Iga Swiatek is number 1 in the WTA rankings, number 1 at Wimbledon, comes from a French Open championship and riding a 35-match winning streak en route to her opening game Tuesday at Center Court.

She also won the junior title at the All England Club in 2018.

And yet, Swiatek is pretty clear in the knowledge that her Grand Slam grassroots career record is only 3-2.

“Honestly, I still feel like I have to pick grass. Last year was definitely one of those tournaments where I didn’t know what to expect. Match by match I realized I might be able to do more and more,” said Swiatek, a 21-year-old from Poland whose Wimbledon debut in 2019 finished in the first round before reaching the fourth round in 2021.

“I’m just trying to stay open-minded and take positives out of the situation and realize that I can play without expectations,” she said. “I’ve had so many … successes this season that I don’t have to show everyone that I have to play well in every tournament because it’s tennis. We have ups and downs. So I’m trying to play with no expectations and just see what this tournament brings me.”

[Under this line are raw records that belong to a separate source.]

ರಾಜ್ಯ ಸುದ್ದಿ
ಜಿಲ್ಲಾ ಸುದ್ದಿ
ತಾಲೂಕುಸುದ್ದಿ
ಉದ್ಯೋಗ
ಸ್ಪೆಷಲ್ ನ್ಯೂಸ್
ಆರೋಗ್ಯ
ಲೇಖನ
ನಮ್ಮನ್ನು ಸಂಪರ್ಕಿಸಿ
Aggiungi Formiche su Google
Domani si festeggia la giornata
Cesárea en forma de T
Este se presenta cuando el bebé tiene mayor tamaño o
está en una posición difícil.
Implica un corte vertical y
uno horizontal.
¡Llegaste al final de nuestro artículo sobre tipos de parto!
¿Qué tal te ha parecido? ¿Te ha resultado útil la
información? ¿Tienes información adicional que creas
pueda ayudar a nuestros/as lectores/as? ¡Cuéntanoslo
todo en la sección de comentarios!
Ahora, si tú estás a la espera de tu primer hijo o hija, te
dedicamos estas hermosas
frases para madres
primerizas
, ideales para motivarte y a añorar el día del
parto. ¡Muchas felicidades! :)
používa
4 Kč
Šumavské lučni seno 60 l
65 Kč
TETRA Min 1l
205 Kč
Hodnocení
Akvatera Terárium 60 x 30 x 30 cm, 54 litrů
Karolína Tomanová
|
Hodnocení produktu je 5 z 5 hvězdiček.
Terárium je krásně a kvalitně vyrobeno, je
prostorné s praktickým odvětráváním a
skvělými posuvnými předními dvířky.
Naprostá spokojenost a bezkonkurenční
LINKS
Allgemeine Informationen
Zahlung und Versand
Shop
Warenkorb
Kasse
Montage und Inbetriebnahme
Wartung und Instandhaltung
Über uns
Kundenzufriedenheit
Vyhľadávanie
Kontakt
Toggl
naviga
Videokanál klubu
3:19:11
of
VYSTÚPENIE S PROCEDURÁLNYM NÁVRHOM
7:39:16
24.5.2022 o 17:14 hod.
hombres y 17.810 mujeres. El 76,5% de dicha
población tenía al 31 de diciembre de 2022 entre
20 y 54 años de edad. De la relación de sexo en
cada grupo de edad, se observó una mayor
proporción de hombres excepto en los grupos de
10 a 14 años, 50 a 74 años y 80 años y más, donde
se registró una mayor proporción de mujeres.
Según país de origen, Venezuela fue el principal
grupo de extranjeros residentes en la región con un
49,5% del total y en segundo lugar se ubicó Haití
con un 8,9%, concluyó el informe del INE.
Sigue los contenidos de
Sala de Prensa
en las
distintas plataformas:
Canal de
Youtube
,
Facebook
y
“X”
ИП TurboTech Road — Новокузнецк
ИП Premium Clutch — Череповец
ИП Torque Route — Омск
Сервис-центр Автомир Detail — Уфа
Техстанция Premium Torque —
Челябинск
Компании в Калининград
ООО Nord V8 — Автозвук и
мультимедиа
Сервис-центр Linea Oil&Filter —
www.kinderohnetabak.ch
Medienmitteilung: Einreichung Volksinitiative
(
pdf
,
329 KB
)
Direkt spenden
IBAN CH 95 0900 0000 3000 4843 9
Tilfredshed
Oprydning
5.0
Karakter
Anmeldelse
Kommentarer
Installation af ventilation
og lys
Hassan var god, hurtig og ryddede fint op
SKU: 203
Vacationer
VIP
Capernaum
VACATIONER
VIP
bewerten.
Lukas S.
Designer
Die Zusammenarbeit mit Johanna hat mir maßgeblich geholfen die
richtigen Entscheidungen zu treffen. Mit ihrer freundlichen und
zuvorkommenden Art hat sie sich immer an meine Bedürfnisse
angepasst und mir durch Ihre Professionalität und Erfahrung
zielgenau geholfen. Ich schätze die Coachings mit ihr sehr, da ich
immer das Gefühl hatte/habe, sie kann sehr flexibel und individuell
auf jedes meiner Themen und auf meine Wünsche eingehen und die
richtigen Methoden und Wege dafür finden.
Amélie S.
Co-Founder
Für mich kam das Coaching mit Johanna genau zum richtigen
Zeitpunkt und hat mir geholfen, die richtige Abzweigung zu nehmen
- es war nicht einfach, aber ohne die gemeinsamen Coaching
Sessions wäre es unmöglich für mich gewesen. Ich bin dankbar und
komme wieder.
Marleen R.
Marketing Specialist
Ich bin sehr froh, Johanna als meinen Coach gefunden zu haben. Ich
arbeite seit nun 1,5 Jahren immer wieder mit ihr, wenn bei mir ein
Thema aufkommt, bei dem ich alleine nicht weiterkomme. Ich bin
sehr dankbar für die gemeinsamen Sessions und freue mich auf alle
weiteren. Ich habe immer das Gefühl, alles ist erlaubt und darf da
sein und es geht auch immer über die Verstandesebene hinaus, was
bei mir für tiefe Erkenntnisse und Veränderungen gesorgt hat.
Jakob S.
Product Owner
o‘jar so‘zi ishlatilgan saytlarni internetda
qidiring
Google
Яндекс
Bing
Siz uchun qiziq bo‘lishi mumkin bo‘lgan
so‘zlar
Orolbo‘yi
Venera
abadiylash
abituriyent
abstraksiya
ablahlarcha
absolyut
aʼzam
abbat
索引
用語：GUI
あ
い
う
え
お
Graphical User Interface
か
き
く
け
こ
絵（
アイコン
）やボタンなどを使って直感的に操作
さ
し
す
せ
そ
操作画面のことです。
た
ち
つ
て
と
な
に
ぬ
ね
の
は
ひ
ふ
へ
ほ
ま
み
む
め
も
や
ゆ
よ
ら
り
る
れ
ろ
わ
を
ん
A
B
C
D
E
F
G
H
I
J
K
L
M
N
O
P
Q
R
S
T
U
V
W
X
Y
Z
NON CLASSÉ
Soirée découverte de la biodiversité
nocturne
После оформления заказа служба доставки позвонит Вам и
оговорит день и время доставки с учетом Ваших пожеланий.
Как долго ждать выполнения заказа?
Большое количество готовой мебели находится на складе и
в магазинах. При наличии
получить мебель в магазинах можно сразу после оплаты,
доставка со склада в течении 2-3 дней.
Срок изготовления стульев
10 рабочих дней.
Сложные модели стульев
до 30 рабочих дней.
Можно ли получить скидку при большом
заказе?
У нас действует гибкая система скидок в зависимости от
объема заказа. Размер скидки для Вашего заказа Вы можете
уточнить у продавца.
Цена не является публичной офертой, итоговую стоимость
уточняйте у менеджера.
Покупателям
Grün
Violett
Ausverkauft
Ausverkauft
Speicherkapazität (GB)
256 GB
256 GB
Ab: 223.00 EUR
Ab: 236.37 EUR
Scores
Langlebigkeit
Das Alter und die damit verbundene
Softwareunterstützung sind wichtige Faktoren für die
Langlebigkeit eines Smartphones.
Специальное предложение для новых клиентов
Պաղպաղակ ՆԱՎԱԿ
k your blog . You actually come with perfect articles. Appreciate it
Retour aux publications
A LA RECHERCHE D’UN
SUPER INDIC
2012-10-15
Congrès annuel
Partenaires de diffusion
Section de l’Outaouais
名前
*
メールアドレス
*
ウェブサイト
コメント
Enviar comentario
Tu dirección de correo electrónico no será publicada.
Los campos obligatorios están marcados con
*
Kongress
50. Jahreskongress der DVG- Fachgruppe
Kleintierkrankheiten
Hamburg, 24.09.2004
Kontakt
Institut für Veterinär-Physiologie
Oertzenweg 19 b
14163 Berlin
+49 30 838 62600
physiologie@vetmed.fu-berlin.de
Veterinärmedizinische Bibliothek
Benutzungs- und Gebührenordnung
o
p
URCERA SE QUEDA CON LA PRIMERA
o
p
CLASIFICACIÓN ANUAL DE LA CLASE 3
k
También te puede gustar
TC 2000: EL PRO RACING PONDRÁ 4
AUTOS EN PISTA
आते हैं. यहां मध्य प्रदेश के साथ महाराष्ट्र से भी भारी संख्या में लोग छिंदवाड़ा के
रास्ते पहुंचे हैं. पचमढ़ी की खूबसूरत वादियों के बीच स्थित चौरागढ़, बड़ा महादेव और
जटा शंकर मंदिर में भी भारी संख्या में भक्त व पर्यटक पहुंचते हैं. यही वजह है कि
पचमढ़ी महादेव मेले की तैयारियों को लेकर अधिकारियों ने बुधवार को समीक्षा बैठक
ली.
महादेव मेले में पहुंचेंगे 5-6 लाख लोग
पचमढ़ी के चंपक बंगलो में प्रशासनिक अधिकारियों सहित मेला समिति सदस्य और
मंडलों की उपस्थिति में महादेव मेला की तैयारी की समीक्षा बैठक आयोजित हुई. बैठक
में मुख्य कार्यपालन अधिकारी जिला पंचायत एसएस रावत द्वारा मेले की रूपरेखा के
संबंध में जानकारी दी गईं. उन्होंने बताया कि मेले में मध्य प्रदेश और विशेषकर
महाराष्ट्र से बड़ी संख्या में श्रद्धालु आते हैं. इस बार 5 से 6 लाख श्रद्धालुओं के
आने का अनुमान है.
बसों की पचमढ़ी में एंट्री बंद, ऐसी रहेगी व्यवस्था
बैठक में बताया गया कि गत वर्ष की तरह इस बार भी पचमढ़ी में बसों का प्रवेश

nadal said: after winning the French Open thanks to pain-killing injections to numb the chronic pain in his left foot, he wasn’t sure he could show up at Wimbledon.

Well, here he is, halfway through a calendar year’s Grand Slam for the first time ever, and he said on Saturday that a few new treatments he went through after he left Roland Garros helped calm the nerve flare-up – even if he pointed it out that she “didn’t fix the injury”.

“First of all, I can walk normally most days, almost every day. That’s the most important thing for me,” said Nadal. “When I wake up, I don’t have the pain I had for the past year and a half. So I’m pretty happy about that.”

He said he’s been able to practice better in the past two weeks without going through “these horrible days when I can’t move at all.”

The two-time Wimbledon champion, whose first game is Tuesday, warned: “I can’t be super happy because I don’t know what could happen.”


Changes for this year’s tournament include a shift to first-to-ten points, win-by-two tiebreakers at 6-all in women’s third set and men’s fifth set; the first time the game is played on the middle Sunday, which is traditionally a day off; a return to full capacity at all courts and the return of the queue for people wanting to camp out to try and get tickets, two years after the coronavirus pandemic led to the complete cancellation of Wimbledon, and a year after the All England Club reduced audience size and temporarily eliminated the queue.